■ WHAT NEEDS TO BE DONE:
Search the records below for the word "stem", then return every line where it appears.

■ AVAILABLE DATA:

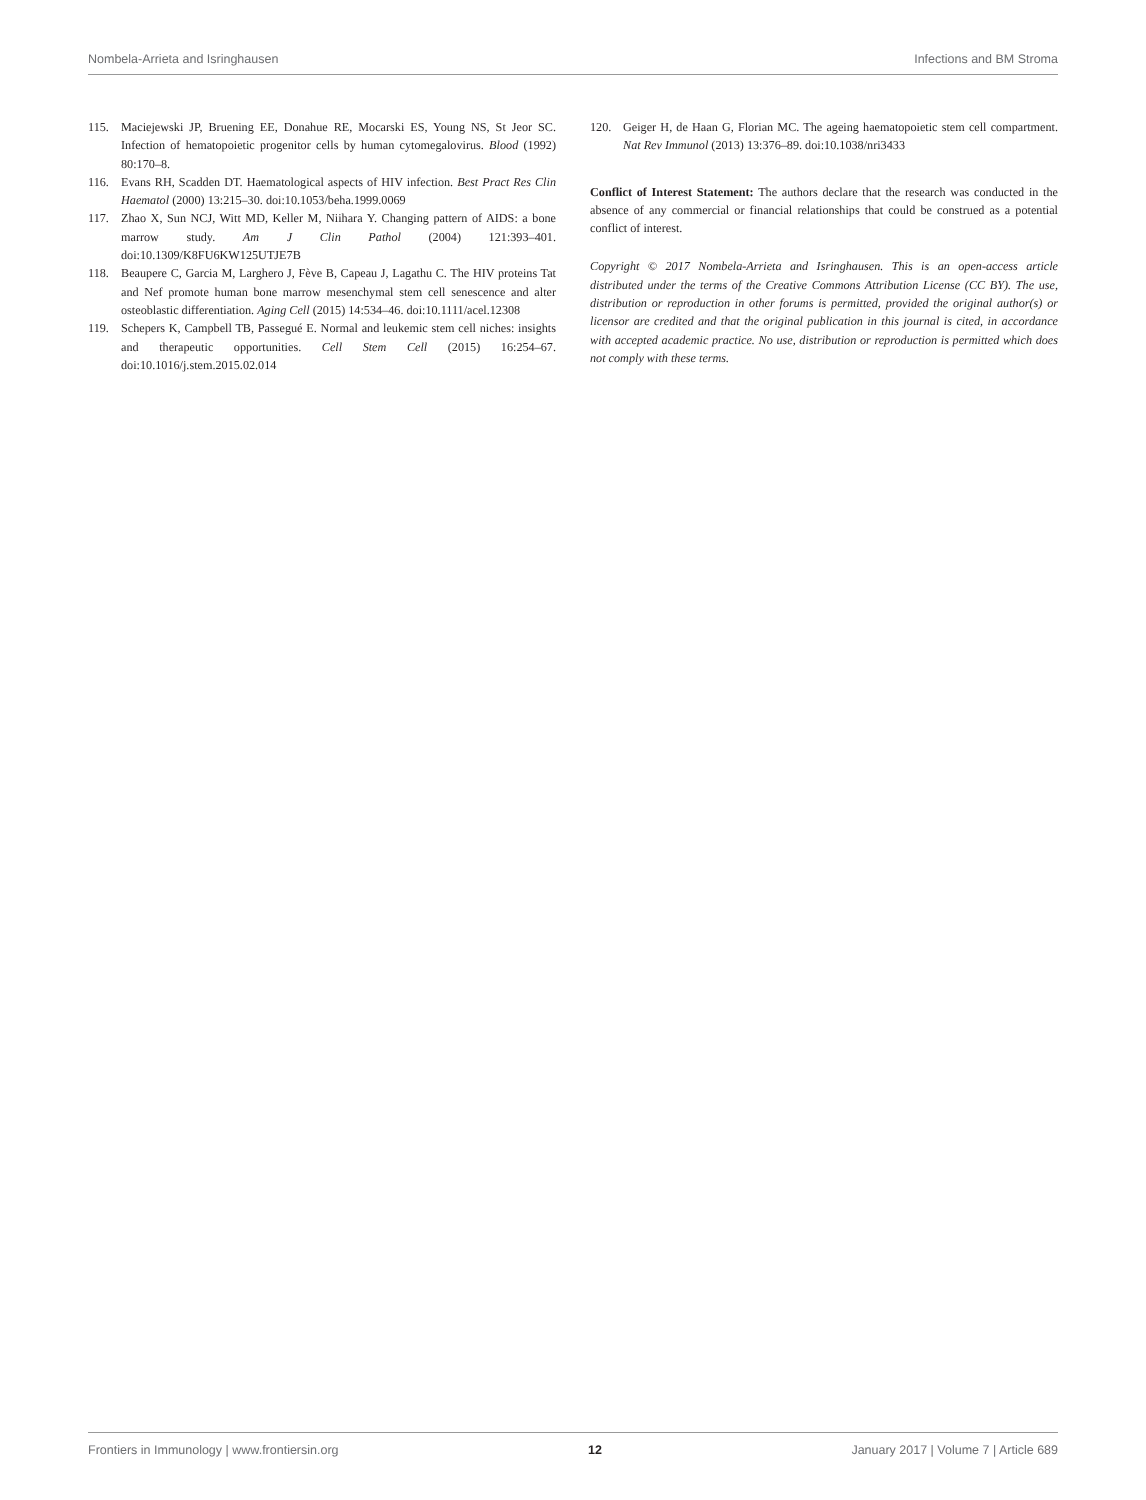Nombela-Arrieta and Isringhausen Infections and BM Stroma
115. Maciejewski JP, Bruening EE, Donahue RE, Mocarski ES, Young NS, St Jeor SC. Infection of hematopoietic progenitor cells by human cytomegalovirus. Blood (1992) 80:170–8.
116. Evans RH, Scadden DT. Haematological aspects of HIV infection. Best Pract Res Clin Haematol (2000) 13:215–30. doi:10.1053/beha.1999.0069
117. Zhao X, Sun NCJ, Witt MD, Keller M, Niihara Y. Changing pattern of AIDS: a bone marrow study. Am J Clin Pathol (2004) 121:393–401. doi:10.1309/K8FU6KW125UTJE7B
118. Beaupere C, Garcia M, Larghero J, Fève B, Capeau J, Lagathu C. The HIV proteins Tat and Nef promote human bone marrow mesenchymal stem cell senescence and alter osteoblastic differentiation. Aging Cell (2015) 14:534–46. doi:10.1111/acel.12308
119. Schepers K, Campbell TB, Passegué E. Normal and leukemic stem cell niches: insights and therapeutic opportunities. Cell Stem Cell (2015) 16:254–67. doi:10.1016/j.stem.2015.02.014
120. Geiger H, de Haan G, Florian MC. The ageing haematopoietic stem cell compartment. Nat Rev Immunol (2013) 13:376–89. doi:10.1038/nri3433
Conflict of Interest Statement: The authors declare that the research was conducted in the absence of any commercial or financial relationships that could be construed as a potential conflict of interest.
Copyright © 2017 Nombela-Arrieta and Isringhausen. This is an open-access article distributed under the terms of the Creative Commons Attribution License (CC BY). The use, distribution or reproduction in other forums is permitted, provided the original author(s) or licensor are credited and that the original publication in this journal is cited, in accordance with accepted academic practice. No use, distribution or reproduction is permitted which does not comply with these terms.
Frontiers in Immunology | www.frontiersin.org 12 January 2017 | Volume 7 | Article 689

■ RESULT OF THE TASK:
118. Beaupere C, Garcia M, Larghero J, Fève B, Capeau J, Lagathu C. The HIV proteins Tat and Nef promote human bone marrow mesenchymal stem cell senescence and alter osteoblastic differentiation. Aging Cell (2015) 14:534–46. doi:10.1111/acel.12308
119. Schepers K, Campbell TB, Passegué E. Normal and leukemic stem cell niches: insights and therapeutic opportunities. Cell Stem Cell (2015) 16:254–67. doi:10.1016/j.stem.2015.02.014
120. Geiger H, de Haan G, Florian MC. The ageing haematopoietic stem cell compartment. Nat Rev Immunol (2013) 13:376–89. doi:10.1038/nri3433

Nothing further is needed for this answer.